3. Il terzo motivo di ricorso è così rubricato: violazione e falsa applicazione dell’art. 1337 c.c..
La censura attiene alla qualificazione del comportamento dei ricorrenti come doloso con riferimento alla missiva del 16 giugno 2009 che era stata, invece, originata dal comportamento tenuto dalle controparti che avevano invitato la banca a non versare più le somme previste dal contratto. La Corte d’Appello avrebbe ribadito la sentenza di primo grado senza confrontarsi con le critiche espresse nel motivo di appello.
4. L’accoglimento del primo motivo di ricorso determina l’assorbimento dei restanti due.
5. La Corte accoglie il primo motivo, dichiara assorbiti i restanti due, cassa senza rinvio la sentenza impugnata in applicazione dell’art. 382 c.p.c., comma 3, ultimo inciso.

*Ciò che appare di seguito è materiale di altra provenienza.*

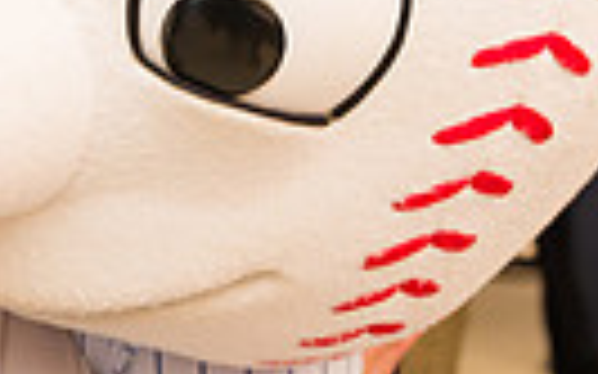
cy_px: 77
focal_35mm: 107
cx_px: -67
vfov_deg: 12.2
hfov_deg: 18.7
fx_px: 1743
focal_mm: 24
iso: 400
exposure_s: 1/200
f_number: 4
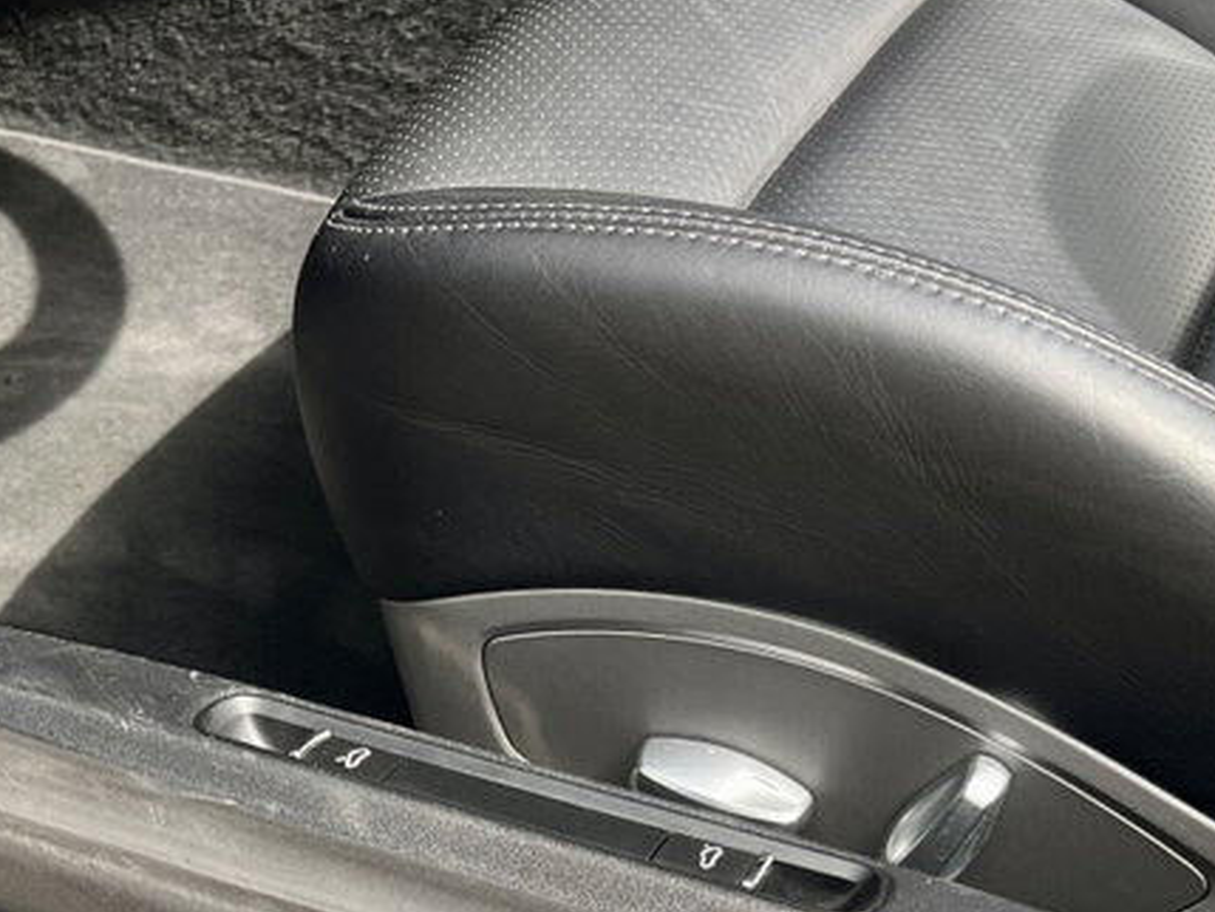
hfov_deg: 30.9
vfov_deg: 22.3
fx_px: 2177
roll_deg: +0.3
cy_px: 1005
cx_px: 394
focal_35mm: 62
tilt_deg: -43.3
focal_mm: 5.7
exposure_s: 1/743
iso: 50
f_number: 1.5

6. Le spese dell’intero giudizio, sia di merito che di legittimità, seguono la soccombenza e sono liquidate come in dispositivo.
P.Q.M.
La Corte accoglie il primo motivo di ricorso, dichiara assorbiti i restanti due, cassa senza rinvio la sentenza impugnata perché il giudizio non poteva essere proposto e condanna la controricorrente alle spese processuali, liquidate in Euro 3.000,00, quanto al giudizio di primo grado, in Euro 3.500,00, quanto al giudizio di appello, e in Euro 4100,00, più 200 per esborsi, quanto al giudizio di cassazione.
Così deciso in Roma, nella Camera di consiglio della Sezione Seconda Civile, il 13 ottobre 2021.